» Text under study:

By Judy Siegel TEL AVIV (January 31) - Israeli researchers have shown for the first time that it is possible
to differentiate between a male or female human embryo in the uterus from as early as 16 days after conception. The
team at Tel Aviv's Ichilov Hospital, headed by Dr. Yuval Yaron, said the level of serum HCG - the hormone tested to determine
whether a woman is pregnant - is higher in the mother when the embryo is female than when it is male. Until now,
researchers have shown that HCG is higher for female embryos only at three months' gestation, and thought the hormone results
from the embryo's own sex organs. However, the fact that the sex is detectible at only 16 days - when the embryo's
gonads and sex glands have not yet formed - indicates that the difference is genetic, apparently resulting from the female's
two X chromosomes compared to the male's single X chromosome. Yaron said the higher HCG level must be due to the way that
the placenta expresses proteins in female pregnancies and not to male hormones suppressing HCG in the mother's blood.

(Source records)

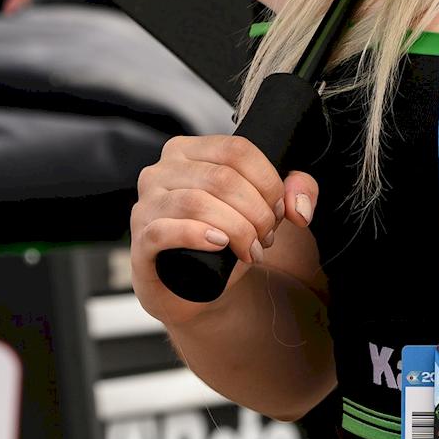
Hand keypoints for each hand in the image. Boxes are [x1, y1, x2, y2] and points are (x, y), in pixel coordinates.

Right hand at [130, 133, 319, 324]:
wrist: (194, 289)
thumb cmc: (226, 238)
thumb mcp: (266, 208)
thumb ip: (297, 191)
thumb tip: (298, 207)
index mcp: (189, 151)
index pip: (237, 150)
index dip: (267, 181)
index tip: (279, 209)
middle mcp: (161, 171)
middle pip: (222, 178)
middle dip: (256, 211)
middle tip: (267, 237)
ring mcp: (146, 205)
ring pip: (197, 203)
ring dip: (237, 229)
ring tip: (251, 249)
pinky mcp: (140, 241)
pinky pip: (164, 230)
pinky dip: (197, 236)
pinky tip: (219, 245)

» Required action A: According to the article on embryo sex and HCG levels, how soon after conception can a male embryo be distinguished from a female one?
» Required action B: Continue the article on embryo sex and HCG levels from its last sentence.

» Expected answer A: As early as 16 days after conception.

» Expected answer B:
The Ichilov team's discovery was published in the latest issue of Europe's leading reproductive medicine journal, Human
Reproduction, which is published in England. Yaron, who wrote the article along with Ofer Lehavi, Avi Orr-Urtreger,
Ilan Gull, Joseph B. Lesssing, Ami Amit and Dalit Ben-Yosef, told The Jerusalem Post that he "stumbled upon" the
discovery. "We were looking for how early one could see the difference in HCG and what causes the difference," he
said. Knowing the sex of an embryo so early could be important in screening those affected by sex-linked genetic diseases
such as Duchenne's muscular dystrophy, hemophilia, various metabolic disorders, and types of mental retardation, most of which
occur in boys because they are linked to the Y chromosome. However, Yaron insisted that even if an embryo produced
by a couple with a history of such genetic diseases were found to be male, there would be a 50 percent chance that the baby
would be unaffected, thus the test could not be the basis for an abortion. In 1965, researchers S. Brody and G.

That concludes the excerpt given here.